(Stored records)
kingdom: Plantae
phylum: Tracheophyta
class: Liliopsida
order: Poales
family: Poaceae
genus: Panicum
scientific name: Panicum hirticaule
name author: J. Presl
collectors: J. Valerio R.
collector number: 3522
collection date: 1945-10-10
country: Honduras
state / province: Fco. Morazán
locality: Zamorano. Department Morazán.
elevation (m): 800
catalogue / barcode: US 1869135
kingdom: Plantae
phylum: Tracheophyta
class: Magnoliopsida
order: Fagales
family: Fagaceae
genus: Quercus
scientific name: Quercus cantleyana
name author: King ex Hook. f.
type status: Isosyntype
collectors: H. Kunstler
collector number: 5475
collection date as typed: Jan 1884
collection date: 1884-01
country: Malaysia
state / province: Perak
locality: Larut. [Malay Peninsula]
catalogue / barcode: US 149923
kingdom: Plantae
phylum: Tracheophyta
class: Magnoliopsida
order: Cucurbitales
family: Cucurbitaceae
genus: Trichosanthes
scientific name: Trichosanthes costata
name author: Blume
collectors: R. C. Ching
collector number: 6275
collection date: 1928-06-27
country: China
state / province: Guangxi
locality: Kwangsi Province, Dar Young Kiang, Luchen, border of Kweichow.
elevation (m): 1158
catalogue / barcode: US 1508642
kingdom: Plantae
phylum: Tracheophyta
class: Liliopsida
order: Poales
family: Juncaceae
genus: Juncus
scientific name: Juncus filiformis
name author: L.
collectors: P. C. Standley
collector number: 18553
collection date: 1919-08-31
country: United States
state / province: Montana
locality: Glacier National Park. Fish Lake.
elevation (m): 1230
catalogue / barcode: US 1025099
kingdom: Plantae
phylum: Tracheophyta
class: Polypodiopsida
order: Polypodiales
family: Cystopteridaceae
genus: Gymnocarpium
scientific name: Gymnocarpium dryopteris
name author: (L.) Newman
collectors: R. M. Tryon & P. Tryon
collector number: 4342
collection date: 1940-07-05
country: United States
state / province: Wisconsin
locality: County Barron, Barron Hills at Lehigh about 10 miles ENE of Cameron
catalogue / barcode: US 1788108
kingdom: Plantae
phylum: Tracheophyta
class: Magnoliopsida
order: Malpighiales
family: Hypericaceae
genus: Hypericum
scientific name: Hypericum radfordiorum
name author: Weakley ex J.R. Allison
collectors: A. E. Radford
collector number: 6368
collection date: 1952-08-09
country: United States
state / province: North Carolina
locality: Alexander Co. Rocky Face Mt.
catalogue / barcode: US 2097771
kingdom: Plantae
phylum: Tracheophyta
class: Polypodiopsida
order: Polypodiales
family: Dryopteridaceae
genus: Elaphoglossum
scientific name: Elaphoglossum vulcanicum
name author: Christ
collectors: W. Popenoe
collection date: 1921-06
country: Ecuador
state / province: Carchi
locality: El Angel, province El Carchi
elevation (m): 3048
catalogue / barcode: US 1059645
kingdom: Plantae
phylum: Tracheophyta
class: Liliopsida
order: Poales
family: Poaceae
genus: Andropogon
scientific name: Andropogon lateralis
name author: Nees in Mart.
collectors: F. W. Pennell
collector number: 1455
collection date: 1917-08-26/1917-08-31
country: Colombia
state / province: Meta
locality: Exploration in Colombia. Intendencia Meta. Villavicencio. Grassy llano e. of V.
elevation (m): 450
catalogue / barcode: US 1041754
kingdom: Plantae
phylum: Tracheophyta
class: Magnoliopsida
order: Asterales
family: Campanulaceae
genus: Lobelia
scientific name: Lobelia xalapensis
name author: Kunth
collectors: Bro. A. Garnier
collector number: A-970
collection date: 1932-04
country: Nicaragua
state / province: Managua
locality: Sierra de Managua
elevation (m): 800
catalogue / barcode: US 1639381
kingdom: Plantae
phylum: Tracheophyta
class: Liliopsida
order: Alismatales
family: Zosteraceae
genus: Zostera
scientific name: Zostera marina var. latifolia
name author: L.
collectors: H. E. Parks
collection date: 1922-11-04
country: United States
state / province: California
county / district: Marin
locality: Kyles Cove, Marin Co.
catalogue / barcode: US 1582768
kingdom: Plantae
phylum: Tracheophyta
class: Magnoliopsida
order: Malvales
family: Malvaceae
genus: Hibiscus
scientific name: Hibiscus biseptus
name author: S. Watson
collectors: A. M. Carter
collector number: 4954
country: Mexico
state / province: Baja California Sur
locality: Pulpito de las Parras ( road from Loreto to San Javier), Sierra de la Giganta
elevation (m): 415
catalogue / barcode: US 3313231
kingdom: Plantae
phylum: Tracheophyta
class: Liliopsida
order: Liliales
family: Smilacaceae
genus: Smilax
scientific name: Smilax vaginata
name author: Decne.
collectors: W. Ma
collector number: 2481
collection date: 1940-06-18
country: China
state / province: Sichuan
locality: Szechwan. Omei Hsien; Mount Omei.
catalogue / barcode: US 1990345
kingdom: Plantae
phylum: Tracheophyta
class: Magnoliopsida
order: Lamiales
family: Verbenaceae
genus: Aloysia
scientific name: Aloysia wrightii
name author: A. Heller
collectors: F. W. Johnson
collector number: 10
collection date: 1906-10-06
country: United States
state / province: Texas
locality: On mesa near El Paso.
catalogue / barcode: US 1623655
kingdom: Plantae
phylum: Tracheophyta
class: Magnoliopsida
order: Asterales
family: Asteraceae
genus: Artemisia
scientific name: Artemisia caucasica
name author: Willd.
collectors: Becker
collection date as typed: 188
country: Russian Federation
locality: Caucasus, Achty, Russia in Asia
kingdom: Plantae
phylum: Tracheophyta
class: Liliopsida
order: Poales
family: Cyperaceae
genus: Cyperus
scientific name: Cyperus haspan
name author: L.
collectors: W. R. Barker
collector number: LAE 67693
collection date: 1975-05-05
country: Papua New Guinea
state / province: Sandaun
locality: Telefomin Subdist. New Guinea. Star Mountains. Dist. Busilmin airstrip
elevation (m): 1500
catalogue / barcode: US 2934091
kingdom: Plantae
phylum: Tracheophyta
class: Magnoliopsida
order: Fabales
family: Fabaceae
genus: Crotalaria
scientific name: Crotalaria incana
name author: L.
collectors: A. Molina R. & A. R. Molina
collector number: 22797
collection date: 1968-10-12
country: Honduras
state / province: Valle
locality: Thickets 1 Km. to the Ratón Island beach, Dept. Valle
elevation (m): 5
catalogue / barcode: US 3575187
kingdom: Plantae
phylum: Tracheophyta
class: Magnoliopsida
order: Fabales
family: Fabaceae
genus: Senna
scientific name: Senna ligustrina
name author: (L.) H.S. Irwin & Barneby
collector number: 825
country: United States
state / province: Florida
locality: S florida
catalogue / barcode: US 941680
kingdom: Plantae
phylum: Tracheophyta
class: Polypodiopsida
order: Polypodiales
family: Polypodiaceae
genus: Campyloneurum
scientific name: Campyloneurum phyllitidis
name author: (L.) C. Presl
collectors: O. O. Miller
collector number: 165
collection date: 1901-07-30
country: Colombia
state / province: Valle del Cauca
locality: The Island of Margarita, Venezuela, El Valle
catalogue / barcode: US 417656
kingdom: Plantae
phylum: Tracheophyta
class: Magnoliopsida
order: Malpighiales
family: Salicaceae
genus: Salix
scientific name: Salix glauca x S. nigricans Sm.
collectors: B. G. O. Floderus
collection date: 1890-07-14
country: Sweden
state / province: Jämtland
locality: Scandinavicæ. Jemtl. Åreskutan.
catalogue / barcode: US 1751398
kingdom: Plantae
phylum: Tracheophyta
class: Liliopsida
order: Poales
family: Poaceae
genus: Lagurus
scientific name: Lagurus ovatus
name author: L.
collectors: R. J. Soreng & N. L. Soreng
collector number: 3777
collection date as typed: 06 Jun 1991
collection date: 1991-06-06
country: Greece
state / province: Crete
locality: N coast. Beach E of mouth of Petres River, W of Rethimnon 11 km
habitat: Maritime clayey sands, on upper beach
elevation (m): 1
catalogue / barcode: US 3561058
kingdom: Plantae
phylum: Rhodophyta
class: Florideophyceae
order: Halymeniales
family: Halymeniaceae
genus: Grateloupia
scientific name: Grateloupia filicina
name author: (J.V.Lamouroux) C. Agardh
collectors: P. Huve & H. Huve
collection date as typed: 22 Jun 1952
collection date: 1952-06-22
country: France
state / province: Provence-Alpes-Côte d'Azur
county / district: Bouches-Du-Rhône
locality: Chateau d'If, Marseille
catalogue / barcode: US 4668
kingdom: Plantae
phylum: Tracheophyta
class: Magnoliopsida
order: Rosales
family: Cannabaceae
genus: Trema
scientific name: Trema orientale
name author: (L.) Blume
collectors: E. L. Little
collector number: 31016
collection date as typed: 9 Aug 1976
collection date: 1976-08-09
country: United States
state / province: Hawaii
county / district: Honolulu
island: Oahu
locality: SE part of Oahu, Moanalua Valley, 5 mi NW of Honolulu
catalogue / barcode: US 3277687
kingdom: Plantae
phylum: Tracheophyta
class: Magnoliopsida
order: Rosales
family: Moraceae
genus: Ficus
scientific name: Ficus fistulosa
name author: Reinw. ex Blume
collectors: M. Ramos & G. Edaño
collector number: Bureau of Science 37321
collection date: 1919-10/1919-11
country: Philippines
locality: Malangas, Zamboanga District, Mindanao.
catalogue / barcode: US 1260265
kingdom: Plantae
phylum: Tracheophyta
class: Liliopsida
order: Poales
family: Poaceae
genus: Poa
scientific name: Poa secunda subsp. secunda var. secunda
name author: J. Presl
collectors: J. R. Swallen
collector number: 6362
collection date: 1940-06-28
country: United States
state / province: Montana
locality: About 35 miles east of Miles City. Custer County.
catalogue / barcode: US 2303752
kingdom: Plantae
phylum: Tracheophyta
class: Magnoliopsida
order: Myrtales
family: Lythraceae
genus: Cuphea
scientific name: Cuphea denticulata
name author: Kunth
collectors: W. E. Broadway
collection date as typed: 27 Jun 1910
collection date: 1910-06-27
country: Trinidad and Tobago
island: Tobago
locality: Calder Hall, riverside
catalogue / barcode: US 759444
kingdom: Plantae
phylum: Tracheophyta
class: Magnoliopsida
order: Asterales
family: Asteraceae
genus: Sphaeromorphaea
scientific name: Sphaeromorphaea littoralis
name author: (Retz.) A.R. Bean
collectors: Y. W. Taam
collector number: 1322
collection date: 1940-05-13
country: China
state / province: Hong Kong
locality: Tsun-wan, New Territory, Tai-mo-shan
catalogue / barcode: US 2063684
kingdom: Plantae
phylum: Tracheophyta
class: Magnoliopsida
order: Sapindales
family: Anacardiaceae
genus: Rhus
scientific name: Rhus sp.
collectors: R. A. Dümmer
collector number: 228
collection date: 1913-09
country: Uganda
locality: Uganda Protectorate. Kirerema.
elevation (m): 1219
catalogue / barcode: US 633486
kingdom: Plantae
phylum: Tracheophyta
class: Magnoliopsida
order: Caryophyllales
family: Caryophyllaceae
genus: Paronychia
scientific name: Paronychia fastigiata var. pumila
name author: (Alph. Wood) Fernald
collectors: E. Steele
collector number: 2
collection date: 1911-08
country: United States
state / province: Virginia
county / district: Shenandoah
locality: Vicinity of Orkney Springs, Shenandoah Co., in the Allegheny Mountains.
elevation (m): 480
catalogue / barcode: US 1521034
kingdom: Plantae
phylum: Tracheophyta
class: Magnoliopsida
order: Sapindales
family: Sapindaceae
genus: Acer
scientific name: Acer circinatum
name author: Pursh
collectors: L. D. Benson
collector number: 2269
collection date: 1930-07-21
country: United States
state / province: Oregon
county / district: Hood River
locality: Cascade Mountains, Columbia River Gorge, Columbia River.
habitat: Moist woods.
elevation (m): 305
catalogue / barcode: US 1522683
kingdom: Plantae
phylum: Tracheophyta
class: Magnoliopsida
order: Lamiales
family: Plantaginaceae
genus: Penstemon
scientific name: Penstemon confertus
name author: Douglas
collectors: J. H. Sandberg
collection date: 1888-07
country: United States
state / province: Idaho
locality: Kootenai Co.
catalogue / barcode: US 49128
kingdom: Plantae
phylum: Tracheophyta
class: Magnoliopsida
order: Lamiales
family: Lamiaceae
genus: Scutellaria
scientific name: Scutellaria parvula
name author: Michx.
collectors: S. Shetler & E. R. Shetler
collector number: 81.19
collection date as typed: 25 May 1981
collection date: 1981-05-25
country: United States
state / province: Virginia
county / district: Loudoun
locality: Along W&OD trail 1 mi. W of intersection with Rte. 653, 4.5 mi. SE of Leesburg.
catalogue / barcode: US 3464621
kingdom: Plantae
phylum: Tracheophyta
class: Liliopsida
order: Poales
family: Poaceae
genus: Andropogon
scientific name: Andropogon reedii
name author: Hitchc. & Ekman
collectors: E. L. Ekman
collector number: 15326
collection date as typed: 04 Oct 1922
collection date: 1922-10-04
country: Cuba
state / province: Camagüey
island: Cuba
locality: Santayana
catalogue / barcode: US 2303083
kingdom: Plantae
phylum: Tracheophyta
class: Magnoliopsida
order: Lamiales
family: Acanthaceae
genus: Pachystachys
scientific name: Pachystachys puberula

## Exercise
Copy the lines above word for word, from the line with "catalogue / barcode: US 2303083" through the last line of the items.

## Task solution
catalogue / barcode: US 2303083
kingdom: Plantae
phylum: Tracheophyta
class: Magnoliopsida
order: Lamiales
family: Acanthaceae
genus: Pachystachys
scientific name: Pachystachys puberula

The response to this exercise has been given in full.